El cambio climático es un hecho actual. ¡¡Un hecho!! Lo dice Bin Laden, autoridad planetaria, émulo de Al Gore en desiertos lejanos. Y no es un "lujo intelectual", apostilla.

Todo en él es "sensibilidad social".

La perorata binladenesca se alinea en el mainstream antiamericano más tópico:

1. Critica a George W. Bush.
2. El protolo de Kyoto no se cumple.
3. Hay que hacer algo.
4. La globalización y sus trágicas consecuencias.
5. Los americanos son los verdaderos terroristas.
6. Las políticas norteamericanas son mafiosas: por tanto, dejemos de utilizar los dólares.


El líder de Al Qaeda, se apoya en Noam Chomsky, gran pope del altermundismo, para darle la razón, como ya lo hizo en su día Hugo Chávez.

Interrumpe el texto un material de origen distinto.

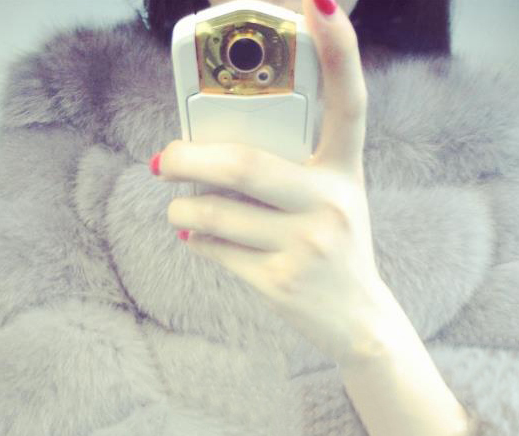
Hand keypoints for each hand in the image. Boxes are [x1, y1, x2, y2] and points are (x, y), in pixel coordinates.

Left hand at [151, 0, 382, 365]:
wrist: (357, 320)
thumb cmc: (332, 242)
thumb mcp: (333, 194)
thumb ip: (293, 161)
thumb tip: (212, 137)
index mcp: (345, 169)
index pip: (349, 101)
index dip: (340, 51)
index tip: (322, 2)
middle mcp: (332, 202)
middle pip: (245, 165)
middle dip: (188, 159)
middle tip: (162, 159)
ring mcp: (307, 245)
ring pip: (218, 214)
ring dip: (184, 208)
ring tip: (178, 207)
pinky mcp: (281, 283)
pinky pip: (218, 250)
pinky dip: (197, 241)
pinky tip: (196, 237)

O cómo pasar "De Trotsky al Corán", tal y como tituló recientemente el maestro Quiñonero en su blog, a cuenta de un partido post-comunista francés:

"
El partido, originalmente troskista, ha presentado una candidata musulmana, Ilham Mussaïd, estimando que el velo islámico y la religión musulmana son “compatibles” con la “revolución anticapitalista” que defiende la organización".

Bin Laden quiere apropiar del discurso de otros, aparece fugazmente en un informativo para aprovechar el encuadramiento de otros (framing) y colocar su mensaje. Se quiere vestir de causa noble o quizá de causa justa para seguir con su propaganda, esto es, suavizar su mensaje de terror y llegar a más público.

¿Quiere ocupar el lugar de Greenpeace? Qué pregunta. En el blog de
Luis Arroyo, asesor aúlico, se refiere a diversas técnicas de Greenpeace para soltar sus consignas: A los medios les encanta que la gente sea atacada por la policía, titula.

¿Esto es lo que Bin Laden pretende copiar con sus técnicas terroristas? Pongamos por caso: “A los medios les encanta que la gente sea atacada por terroristas suicidas”.

Sigue el post de Arroyo:

"Greenpeace vive de desafiar a los poderes establecidos: empresarial y gubernamental. Esa es su esencia. Viven de la representación de la narrativa ”David contra Goliat”. Se sitúan siempre al filo de la legalidad para provocar situaciones que proporcionen buenas imágenes. Viven para la televisión y por la televisión. Personalizan siempre sus causas, buscan la oportunidad mejor y la comunican a los medios".

David contra Goliat.
El David muslime contra el Goliat gringo. El perdedor radical. En el programa de Punset dedicado a indagar Cómo se hace un terrorista, lo relataba así Scott Atran:

"Había una vez dos carneros, uno con cuernos y otro sin cuernos, y el carnero con cuernos solía embestir al carnero indefenso, así que Dios en su inmensa sabiduría decidió cambiar los cuernos de dueño: esta es la visión de la Yihad".

Bin Laden sabe utilizar sus cuernos; no es un excéptico del cambio climático, o como dicen maliciosamente, no es un negacionista. Negacionista, qué falta de propiedad, como si fuera un archisílabo cualquiera.


Aclaración: Greenpeace emplea ciertas estrategias para conseguir apoyo de la opinión pública. No son terroristas. El cambio climático genera opiniones encontradas: está en el centro del debate de las opiniones públicas occidentales.

Bin Laden se sitúa en otras coordenadas: la influencia del terrorista con sus declaraciones, su propaganda periódica, global. Es decir, terrorismo.
Bin Laden habla. Otros pondrán las bombas. Mientras tanto, disfrutemos de la expresión de moda para Afganistán: "talibanes moderados".

En este asunto, sinceramente, sí que soy excéptico.